• WHAT YOU WILL DO: Each line of the data below that holds the word "This" is to be reported in full.

(Extracted records)
━━━━━━━━━━━━━━━━━━━━
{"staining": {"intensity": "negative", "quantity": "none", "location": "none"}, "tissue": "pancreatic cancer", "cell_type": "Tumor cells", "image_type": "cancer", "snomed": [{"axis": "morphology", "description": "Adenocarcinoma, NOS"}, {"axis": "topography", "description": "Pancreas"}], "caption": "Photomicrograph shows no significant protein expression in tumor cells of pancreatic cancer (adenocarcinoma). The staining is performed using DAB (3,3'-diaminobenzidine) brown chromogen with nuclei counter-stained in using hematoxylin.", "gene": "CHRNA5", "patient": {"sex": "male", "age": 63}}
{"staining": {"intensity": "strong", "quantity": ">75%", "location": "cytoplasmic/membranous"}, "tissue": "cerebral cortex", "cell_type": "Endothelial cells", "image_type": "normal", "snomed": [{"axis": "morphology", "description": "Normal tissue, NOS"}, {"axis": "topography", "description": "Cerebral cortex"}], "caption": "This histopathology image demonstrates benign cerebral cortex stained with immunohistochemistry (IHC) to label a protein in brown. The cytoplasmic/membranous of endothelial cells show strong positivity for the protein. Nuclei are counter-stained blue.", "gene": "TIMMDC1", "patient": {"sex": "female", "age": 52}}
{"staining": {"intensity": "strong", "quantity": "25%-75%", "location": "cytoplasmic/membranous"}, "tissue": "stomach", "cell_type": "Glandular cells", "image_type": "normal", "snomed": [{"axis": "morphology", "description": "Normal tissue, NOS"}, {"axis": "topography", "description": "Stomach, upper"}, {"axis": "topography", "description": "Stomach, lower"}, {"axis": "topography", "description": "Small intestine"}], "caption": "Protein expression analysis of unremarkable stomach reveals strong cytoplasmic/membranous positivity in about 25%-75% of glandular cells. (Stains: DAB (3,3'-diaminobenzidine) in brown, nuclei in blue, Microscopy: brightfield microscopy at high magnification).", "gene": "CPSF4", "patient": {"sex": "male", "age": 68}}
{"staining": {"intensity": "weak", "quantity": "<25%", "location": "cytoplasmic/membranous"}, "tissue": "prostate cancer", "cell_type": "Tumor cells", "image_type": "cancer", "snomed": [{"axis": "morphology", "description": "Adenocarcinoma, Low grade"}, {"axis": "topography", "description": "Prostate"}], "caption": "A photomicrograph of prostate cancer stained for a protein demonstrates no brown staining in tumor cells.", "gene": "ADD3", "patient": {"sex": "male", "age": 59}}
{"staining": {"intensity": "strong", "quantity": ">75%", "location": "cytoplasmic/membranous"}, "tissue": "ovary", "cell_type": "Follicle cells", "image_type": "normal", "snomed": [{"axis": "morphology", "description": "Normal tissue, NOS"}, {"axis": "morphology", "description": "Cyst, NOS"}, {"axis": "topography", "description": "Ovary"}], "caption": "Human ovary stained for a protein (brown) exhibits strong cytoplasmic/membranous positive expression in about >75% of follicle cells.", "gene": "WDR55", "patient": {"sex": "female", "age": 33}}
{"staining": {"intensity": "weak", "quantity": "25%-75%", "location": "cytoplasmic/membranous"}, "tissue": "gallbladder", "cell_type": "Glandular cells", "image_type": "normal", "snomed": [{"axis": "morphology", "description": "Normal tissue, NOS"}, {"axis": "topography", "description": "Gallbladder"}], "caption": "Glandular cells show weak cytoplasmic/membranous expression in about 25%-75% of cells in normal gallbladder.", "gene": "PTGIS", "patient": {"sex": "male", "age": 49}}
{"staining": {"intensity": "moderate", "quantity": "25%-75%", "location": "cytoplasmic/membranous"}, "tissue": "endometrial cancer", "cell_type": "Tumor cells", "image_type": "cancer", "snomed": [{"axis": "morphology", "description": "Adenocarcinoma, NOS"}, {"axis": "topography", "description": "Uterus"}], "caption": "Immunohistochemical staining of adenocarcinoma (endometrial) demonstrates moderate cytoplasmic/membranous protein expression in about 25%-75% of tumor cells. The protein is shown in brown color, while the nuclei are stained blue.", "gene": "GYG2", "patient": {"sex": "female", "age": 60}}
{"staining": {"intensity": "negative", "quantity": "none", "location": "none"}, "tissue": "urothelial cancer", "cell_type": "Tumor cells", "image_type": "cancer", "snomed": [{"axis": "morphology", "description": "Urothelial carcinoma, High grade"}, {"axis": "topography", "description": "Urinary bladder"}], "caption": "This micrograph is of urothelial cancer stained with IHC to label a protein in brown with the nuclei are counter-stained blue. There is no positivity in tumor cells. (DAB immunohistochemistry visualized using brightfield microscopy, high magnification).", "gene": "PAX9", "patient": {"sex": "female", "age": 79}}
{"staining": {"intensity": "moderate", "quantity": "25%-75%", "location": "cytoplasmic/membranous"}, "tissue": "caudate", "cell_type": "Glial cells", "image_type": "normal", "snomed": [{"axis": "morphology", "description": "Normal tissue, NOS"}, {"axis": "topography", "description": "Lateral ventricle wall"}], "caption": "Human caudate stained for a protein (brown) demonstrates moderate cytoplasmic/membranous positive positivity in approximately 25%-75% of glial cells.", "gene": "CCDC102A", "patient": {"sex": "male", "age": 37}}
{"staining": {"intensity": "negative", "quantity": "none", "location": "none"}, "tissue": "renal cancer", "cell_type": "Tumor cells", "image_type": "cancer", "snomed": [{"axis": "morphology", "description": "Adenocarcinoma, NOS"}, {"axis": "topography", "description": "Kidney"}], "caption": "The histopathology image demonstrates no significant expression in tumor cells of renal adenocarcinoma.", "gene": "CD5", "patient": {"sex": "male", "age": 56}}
━━━━━━━━━━━━━━━━━━━━
• ANSWER TO THE EXERCISE:
{"staining": {"intensity": "strong", "quantity": ">75%", "location": "cytoplasmic/membranous"}, "tissue": "cerebral cortex", "cell_type": "Endothelial cells", "image_type": "normal", "snomed": [{"axis": "morphology", "description": "Normal tissue, NOS"}, {"axis": "topography", "description": "Cerebral cortex"}], "caption": "This histopathology image demonstrates benign cerebral cortex stained with immunohistochemistry (IHC) to label a protein in brown. The cytoplasmic/membranous of endothelial cells show strong positivity for the protein. Nuclei are counter-stained blue.", "gene": "TIMMDC1", "patient": {"sex": "female", "age": 52}}
{"staining": {"intensity": "negative", "quantity": "none", "location": "none"}, "tissue": "urothelial cancer", "cell_type": "Tumor cells", "image_type": "cancer", "snomed": [{"axis": "morphology", "description": "Urothelial carcinoma, High grade"}, {"axis": "topography", "description": "Urinary bladder"}], "caption": "This micrograph is of urothelial cancer stained with IHC to label a protein in brown with the nuclei are counter-stained blue. There is no positivity in tumor cells. (DAB immunohistochemistry visualized using brightfield microscopy, high magnification).", "gene": "PAX9", "patient": {"sex": "female", "age": 79}}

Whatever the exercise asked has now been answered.